§ Action item
Each record must be returned exactly, apart from the pictures, which stay out.

§ Source data
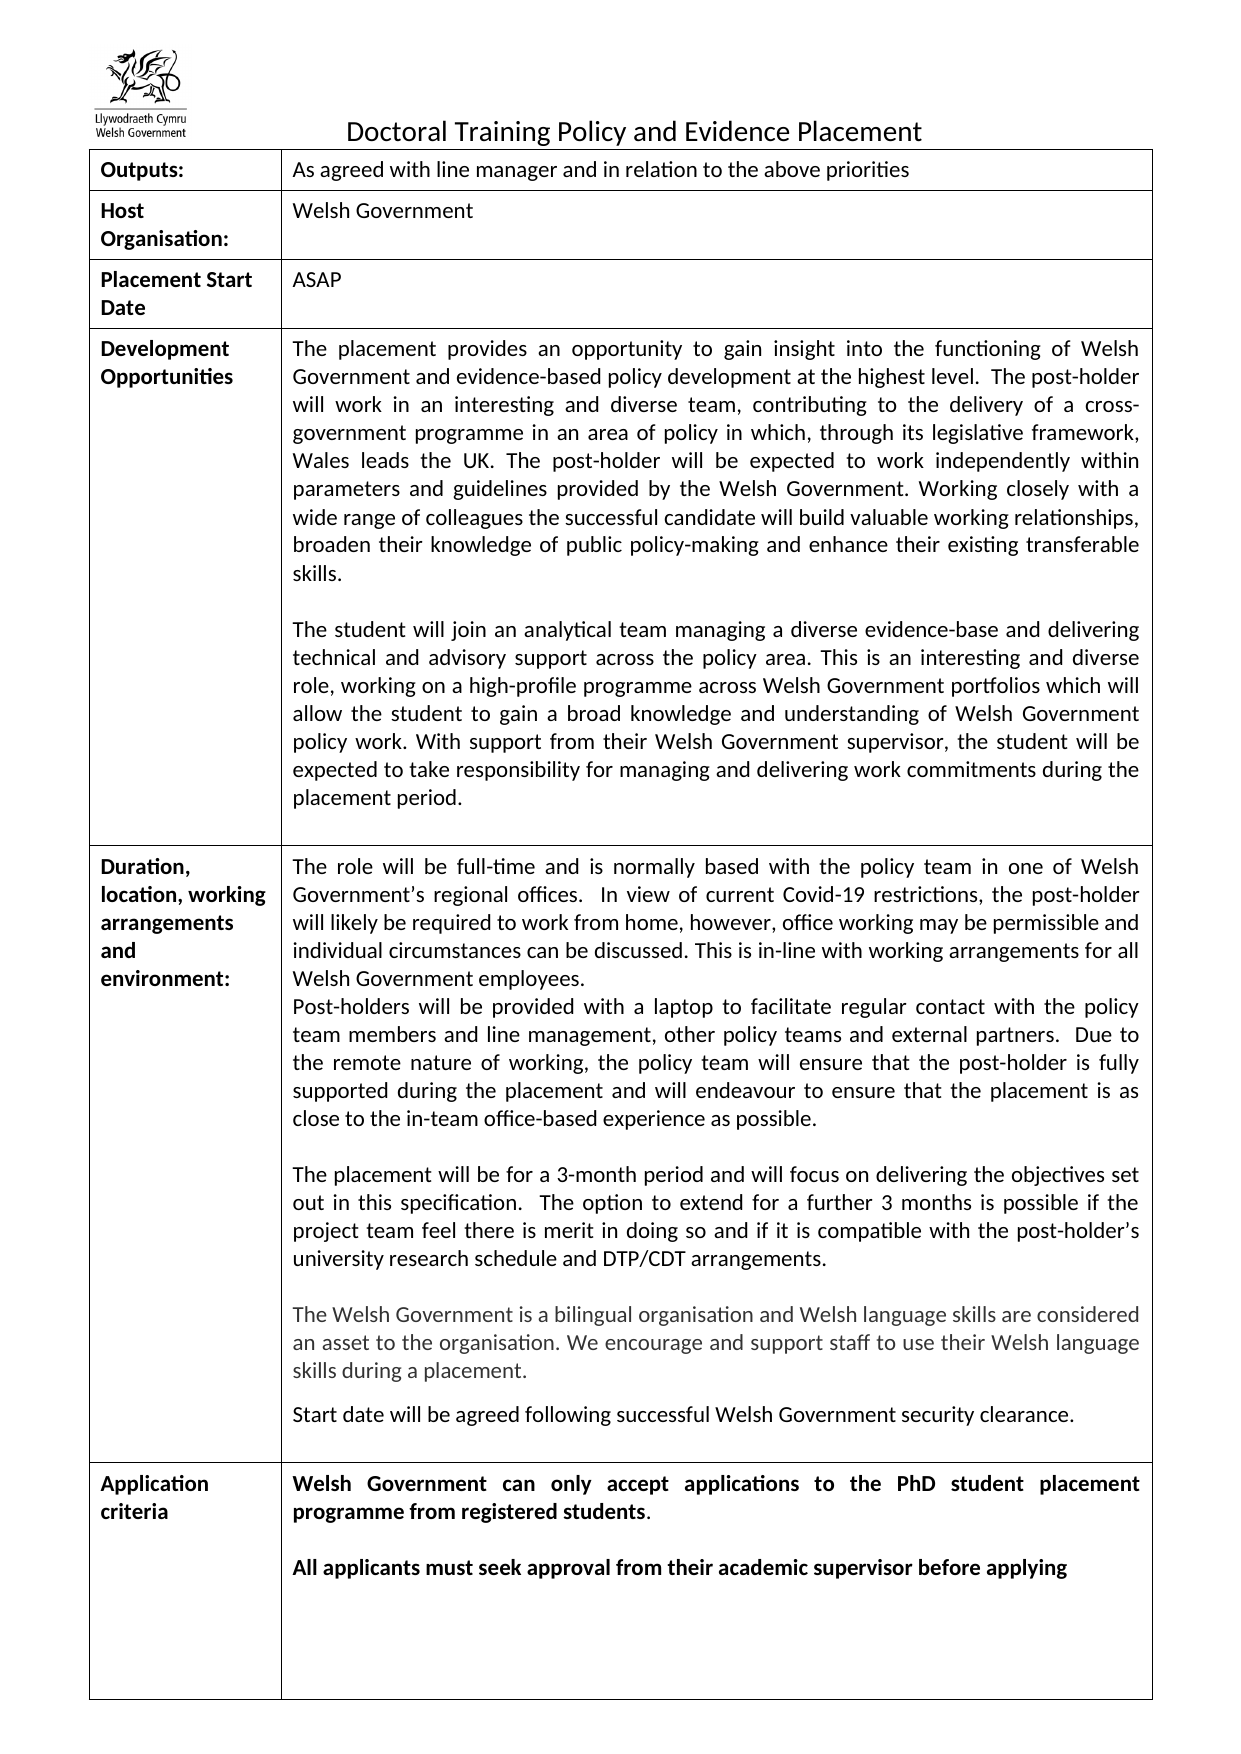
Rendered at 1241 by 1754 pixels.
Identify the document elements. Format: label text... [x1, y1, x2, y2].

table_cell Host Organisation: [90, 191, 281, 258]
table_cell Development Opportunities [90, 329, 281, 845]
picture [88, 44, 192, 142]
table_cell [282, 191, 1152, 258]
table_cell As agreed with line manager and in relation to the above priorities [282, 150, 1152, 189]
table_cell Welsh Government can only accept applications to the PhD student placement programme from registered students. All applicants must seek approval from their academic supervisor before applying [282, 1463, 1152, 1699]
table_cell ASAP [282, 260, 1152, 327]
table_cell The role will be full-time and is normally based with the policy team in one of Welsh Government’s regional offices. In view of current Covid-19 restrictions, the post-holder will likely be required to work from home, however, office working may be permissible and individual circumstances can be discussed. This is in-line with working arrangements for all Welsh Government employees. Post-holders will be provided with a laptop to facilitate regular contact with the policy team members and line management, other policy teams and external partners. Due to the remote nature of working, the policy team will ensure that the post-holder is fully supported during the placement and will endeavour to ensure that the placement is as close to the in-team office-based experience as possible. The placement will be for a 3-month period and will focus on delivering the objectives set out in this specification. The option to extend for a further 3 months is possible if the project team feel there is merit in doing so and if it is compatible with the post-holder’s university research schedule and DTP/CDT arrangements. The Welsh Government is a bilingual organisation and Welsh language skills are considered an asset to the organisation. We encourage and support staff to use their Welsh language skills during a placement. Start date will be agreed following successful Welsh Government security clearance. [282, 846, 1152, 1462]
table_cell Duration, location, working arrangements and environment: [90, 846, 281, 1462]
table_cell The placement provides an opportunity to gain insight into the functioning of Welsh Government and evidence-based policy development at the highest level. The post-holder will work in an interesting and diverse team, contributing to the delivery of a cross-government programme in an area of policy in which, through its legislative framework, Wales leads the UK. The post-holder will be expected to work independently within parameters and guidelines provided by the Welsh Government. Working closely with a wide range of colleagues the successful candidate will build valuable working relationships, broaden their knowledge of public policy-making and enhance their existing transferable skills. The student will join an analytical team managing a diverse evidence-base and delivering technical and advisory support across the policy area. This is an interesting and diverse role, working on a high-profile programme across Welsh Government portfolios which will allow the student to gain a broad knowledge and understanding of Welsh Government policy work. With support from their Welsh Government supervisor, the student will be expected to take responsibility for managing and delivering work commitments during the placement period. [282, 329, 1152, 845]
table_cell Outputs: [90, 150, 281, 189]
table_cell Application criteria [90, 1463, 281, 1699]
table_cell Placement Start Date [90, 260, 281, 327]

§ Exercise response
Rendered at 1241 by 1754 pixels.
Identify the document elements. Format: label text... [x1, y1, x2, y2].

table_cell Host Organisation: [90, 191, 281, 258]
table_cell Development Opportunities [90, 329, 281, 845]
picture [88, 44, 192, 142]
table_cell [282, 191, 1152, 258]
table_cell As agreed with line manager and in relation to the above priorities [282, 150, 1152, 189]
table_cell Welsh Government can only accept applications to the PhD student placement programme from registered students. All applicants must seek approval from their academic supervisor before applying [282, 1463, 1152, 1699]
table_cell ASAP [282, 260, 1152, 327]
table_cell The role will be full-time and is normally based with the policy team in one of Welsh Government’s regional offices. In view of current Covid-19 restrictions, the post-holder will likely be required to work from home, however, office working may be permissible and individual circumstances can be discussed. This is in-line with working arrangements for all Welsh Government employees. Post-holders will be provided with a laptop to facilitate regular contact with the policy team members and line management, other policy teams and external partners. Due to the remote nature of working, the policy team will ensure that the post-holder is fully supported during the placement and will endeavour to ensure that the placement is as close to the in-team office-based experience as possible. The placement will be for a 3-month period and will focus on delivering the objectives set out in this specification. The option to extend for a further 3 months is possible if the project team feel there is merit in doing so and if it is compatible with the post-holder’s university research schedule and DTP/CDT arrangements. The Welsh Government is a bilingual organisation and Welsh language skills are considered an asset to the organisation. We encourage and support staff to use their Welsh language skills during a placement. Start date will be agreed following successful Welsh Government security clearance. [282, 846, 1152, 1462]
table_cell Duration, location, working arrangements and environment: [90, 846, 281, 1462]
table_cell The placement provides an opportunity to gain insight into the functioning of Welsh Government and evidence-based policy development at the highest level. The post-holder will work in an interesting and diverse team, contributing to the delivery of a cross-government programme in an area of policy in which, through its legislative framework, Wales leads the UK. The post-holder will be expected to work independently within parameters and guidelines provided by the Welsh Government. Working closely with a wide range of colleagues the successful candidate will build valuable working relationships, broaden their knowledge of public policy-making and enhance their existing transferable skills. The student will join an analytical team managing a diverse evidence-base and delivering technical and advisory support across the policy area. This is an interesting and diverse role, working on a high-profile programme across Welsh Government portfolios which will allow the student to gain a broad knowledge and understanding of Welsh Government policy work. With support from their Welsh Government supervisor, the student will be expected to take responsibility for managing and delivering work commitments during the placement period. [282, 329, 1152, 845]
table_cell Outputs: [90, 150, 281, 189]
table_cell Application criteria [90, 1463, 281, 1699]
table_cell Placement Start Date [90, 260, 281, 327]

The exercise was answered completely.